Plaid, valued at $2.65 billion, makes $200-million snack of Quovo -- albeit defensively -- and creates Yodlee super-foe
The San Francisco-based Mary Meeker darling buys New York City competitor that maintains a wealth management edge as the lines blur between the categories
Brooke's Note: If you are a financial advisor and can't manage assets and direct them to a custodian where you have discretion, there is a plan B. Manage the assets virtually under the control of some bank or discount broker and advise on them at some level of compensation. All the while, build a case for moving them under your management for more effective fingertip control and greater fees. The notion of this "held-away" concept goes way back to Advent Custodial Data and other aggregators who pushed the idea and the data backing it up. But what worked in theory never worked so much in reality. But a giant bet on Plaid by none other than the famed Mary Meeker -- on the heels of an API-ization of the agg category alongside the digitization of wealth management -- has suddenly flooded this niche with cash. Plaid is wasting no time spending its windfall, and Quovo was at the top of its shopping list, making three rich RIAs richer, and maybe marking a new age of data flow in wealth management that looks more like optical networking and less like a Mexican sewage system.
Plaid is the hottest data aggregation company in finance not named Yodlee. Now the San Francisco-based startup of five years and boy-band founders own Quovo, which pulls it much deeper into the RIA business overnight.
The out-of-the-blue Quovo purchase is an aftershock of a Plaid funding round in December that netted it $250 million out of a round valued at $2.65 billion. The stunning Plaid valuation marked a ten-fold jump from 2016 when Plaid was valued at just $250 million. Until that haul, the 175-employee firm had raised just $59 million since its 2013 founding.
The Plaid fund raise is itself an aftershock from Mary Meeker's attempts to spin off from legendary VC firm, Kleiner Perkins Caufield & Byers, to start her own. Meeker, 59, is considered the original big-time dot-com analyst.
Now, Plaid is reportedly paying as much as $200 million -- maxed out for performance bonuses -- for the New York City startup, which had early big-RIA investors like Steve Lockshin, Marty Bicknell and Ron Carson. See: Quovo rakes in $4.75 million from VC backers and a triumvirate of angel RIAs: Carson, Bicknell and Lockshin
The deal may represent a front-runner strategy by Plaid after hearing Quovo's footsteps, according to Steve Lockshin, CEO of AdvicePeriod.
"It's a little bit of a winner-take-all area," says Lockshin, the founder of Fortigent and Convergent, who also successfully cashed out of those ventures. "Quovo had begun to infringe on Plaid's market." He will continue to hold a portion of his stake in Quovo after the Plaid deal and hopes to advise the co-founders on wealth management matters.
Roughly speaking, Plaid is known to own the consumer-finance, data-aggregation market, namely banks, but also sexier names like Coinbase, Robinhood, Acorns and PayPal.
Quovo specializes more in investments and wealth management. The two firms overlap at some robo-advisors like Betterment, though Betterment is on record saying Quovo is their preferred vendor.
"We tested others in the consideration phase, but Quovo was the partner we used when we launched aggregation," says Betterment Spokesman Joe Ziemer in an earlier interview.
"Quovo is a great partner for us because they are a modern technology partner who knows how to provide an easy-to-integrate API and moves quickly to make improvements," he adds.

* [DESCRIPTION OF THE TASK]:
According to the article on Plaid's purchase of Quovo, what valuation did Plaid have in 2016? The items that follow are separate material and have no connection to the article on Plaid's purchase of Quovo.

* [DATA RECORDS]:

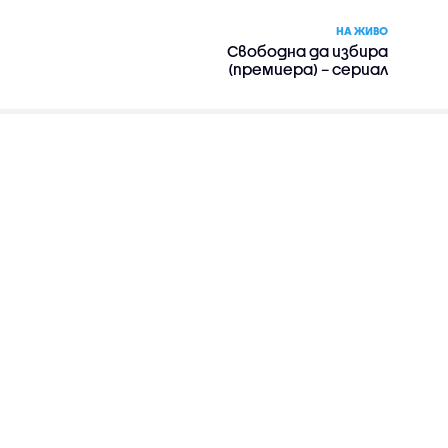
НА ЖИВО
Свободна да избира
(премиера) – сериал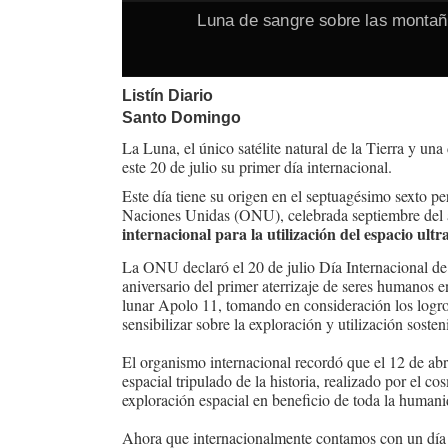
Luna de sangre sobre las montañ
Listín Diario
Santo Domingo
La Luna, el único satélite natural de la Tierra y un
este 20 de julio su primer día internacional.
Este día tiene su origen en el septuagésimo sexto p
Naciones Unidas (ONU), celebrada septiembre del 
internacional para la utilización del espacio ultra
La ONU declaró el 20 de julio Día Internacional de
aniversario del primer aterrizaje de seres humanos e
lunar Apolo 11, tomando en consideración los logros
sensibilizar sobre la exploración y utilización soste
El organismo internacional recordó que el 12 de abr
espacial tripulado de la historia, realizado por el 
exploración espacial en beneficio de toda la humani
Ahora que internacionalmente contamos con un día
...
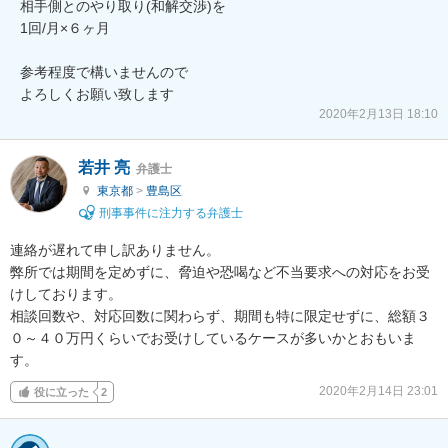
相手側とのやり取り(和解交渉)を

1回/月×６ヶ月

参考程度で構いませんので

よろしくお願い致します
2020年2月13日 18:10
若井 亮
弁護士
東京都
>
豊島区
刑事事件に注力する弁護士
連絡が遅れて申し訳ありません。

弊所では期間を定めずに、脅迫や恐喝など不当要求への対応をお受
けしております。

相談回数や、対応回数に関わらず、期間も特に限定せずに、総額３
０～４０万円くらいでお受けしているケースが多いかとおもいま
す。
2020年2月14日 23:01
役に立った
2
--
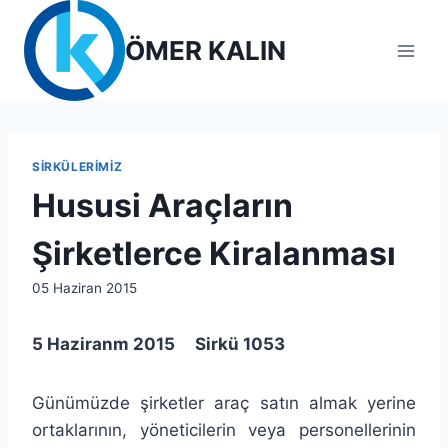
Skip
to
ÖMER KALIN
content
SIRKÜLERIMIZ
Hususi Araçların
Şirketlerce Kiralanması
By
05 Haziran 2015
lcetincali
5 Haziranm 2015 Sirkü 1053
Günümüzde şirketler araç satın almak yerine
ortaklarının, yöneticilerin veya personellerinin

* [ANSWER FOR THE TASK]:
$250 million.